Шнитор грустно поклонился, я первая вышла из комнаты и направилась наверх, в кабинет виконта.

Отец стоял у окна, повернувшись спиной к входу. Я намеренно громко закрыла за собой дверь и прошла к маленькому диванчику у стены. Здесь всегда было мое убежище от мамы, если она искала меня, чтобы наказать. Отец никогда не вмешивался в вопросы моего воспитания, и тем более, очень редко меня ругал, по- видимому, чувствуя свою вину за подписанный когда-то брачный договор. Именно поэтому я и пришла сейчас к нему без капли страха — даже не представляю как это, быть наказанной отцом. Оказалось, что очень неприятно.

— Лорд ГритБерли опять жаловался на тебя, — ровным голосом сказал отец. Я пожала плечами и, спохватившись, что он меня не видит, ответила:

— Чувствовать себя оскорбленной больше пристало мне — барон усомнился в моих умственных способностях.

— Прости, Лора, но в последнее время и у меня есть поводы в них сомневаться, — отрезал виконт. Я пораженно открыла рот, а отец продолжал:

— Как же ты не понимаешь, что, по сути, теперь являешься собственностью ГримГайла. В нашем доме ты почти что гостья, и твое поведение герцог может посчитать оскорблением.

— Да что я такого сделала-то? — вскричала я, вскакивая с дивана. — На лошади прокатилась? Когда уже это стало запрещено?

— В нашей семье — никогда, — повысил голос виконт, заставив меня осечься. — Но мы не знаем порядков рода ГримГайл.

— Да в нашей семье до моего рождения и не было принято продавать собственных дочерей, — ядовито заметила я. — Но это тебе нисколько не помешало, так что о чем мы здесь толкуем?

— Не выдумывай, — отец покраснел. Он-то думал, что от гнева, а я считаю, ему в конто веки стало стыдно. — О какой продаже ты говоришь? Тебе повезло, герцог самая выгодная партия в королевстве, и твои истерики просто смешны!

— Да он старше меня чуть ли не на полвека! Тебе бы такую выгодную партию вместо молодой мамы.

— Я не желаю это в миллионный раз обсуждать. Ты — будущая герцогиня ГримГайл, и хватит об этом! Хочу сказать, что упреки барона теперь не представляются мне такими уж глупыми и с его предложением я, пожалуй, соглашусь.

Мне стало страшно. От барона ГритБерли я ничего хорошего не ждала в принципе, и сомневалась, что в этот раз его фантазия меня все же порадует.

— До приезда герцога ГримГайла я запрещаю тебе выходить из дома. Раз в день позволяются прогулки в саду в компании барона.

— Но, папа! — от неожиданности я села. — А если герцог почтит нас своим присутствием через год, два? Да если он вообще не пожелает явиться?

— Значит, ты пожизненно просидишь в доме, — рявкнул виконт и указал на дверь. — Ступай! Ужин остывает.

— Да вы, отец, прямо хозяюшка, — скривилась я и выскочила из кабинета прочь, пока отец переваривал мой выпад.

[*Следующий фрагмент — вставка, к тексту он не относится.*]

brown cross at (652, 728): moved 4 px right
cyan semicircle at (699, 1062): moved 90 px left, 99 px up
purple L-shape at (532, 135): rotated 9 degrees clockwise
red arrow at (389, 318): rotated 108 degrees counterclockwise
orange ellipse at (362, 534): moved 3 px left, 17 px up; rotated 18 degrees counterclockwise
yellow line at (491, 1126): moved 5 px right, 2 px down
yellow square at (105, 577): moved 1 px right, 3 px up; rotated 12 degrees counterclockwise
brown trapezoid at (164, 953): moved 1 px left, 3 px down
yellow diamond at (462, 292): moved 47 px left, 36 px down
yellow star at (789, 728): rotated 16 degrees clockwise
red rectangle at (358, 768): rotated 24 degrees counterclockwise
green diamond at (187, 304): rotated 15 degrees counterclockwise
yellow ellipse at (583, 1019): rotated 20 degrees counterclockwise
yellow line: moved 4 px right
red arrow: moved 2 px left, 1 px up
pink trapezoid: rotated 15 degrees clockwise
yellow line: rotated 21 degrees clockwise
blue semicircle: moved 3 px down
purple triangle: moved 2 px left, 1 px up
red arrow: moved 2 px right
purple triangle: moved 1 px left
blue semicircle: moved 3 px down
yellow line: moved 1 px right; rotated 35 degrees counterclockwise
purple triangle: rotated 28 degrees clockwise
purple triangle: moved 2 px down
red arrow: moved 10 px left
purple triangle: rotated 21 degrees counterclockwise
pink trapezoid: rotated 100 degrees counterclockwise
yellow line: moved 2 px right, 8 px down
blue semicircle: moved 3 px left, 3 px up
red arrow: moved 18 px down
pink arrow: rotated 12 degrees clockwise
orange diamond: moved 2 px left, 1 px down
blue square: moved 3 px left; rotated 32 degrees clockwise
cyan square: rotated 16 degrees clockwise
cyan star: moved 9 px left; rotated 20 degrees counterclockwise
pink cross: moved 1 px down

В столовую я, естественно, не явилась. Как, впрочем, и на следующий день. Позиция моя была проста — лишили свободы, так пусть герцог получит бледную, немощную, но голодную и потому злую невесту. Я заперлась в комнате и изредка, когда кто-то приходил под дверь с увещеваниями, выкрикивала свои требования. Как ни странно, барон у моей комнаты почти не появлялся, и этот факт меня немного нервировал.

Скажу честно, если бы не партизанские вылазки Лиззи, моим принципам пришел бы конец уже на второй день добровольной голодовки, но за счет ее свертков с бутербродами и кувшинов с молоком, я продержалась почти неделю и дождалась- таки капитуляции неприятеля.

Барон явился утром, громко постучал в мою дверь, подозреваю ногой, и зычным голосом попросил переговоров. Мне пришлось оторвать голову от подушки, хриплым спросонья голосом попросила дать мне минутку (пусть думает, что он тих от голода), и бросилась наносить макияж.

Когда я распахнула дверь, приглашая барона войти, он не удержался от испуганного вскрика. И понимаю почему — волосы расчесывать я не стала, лицо густо замазала белилами, скрыв под слоем краски румяные щеки и пунцовые губы. Под глазами нанесла синевы и даже засомневалась, не подумает ли ГритБерли, что я тут не голодом себя морила, а дралась с кем-то, но краситься заново времени уже не было.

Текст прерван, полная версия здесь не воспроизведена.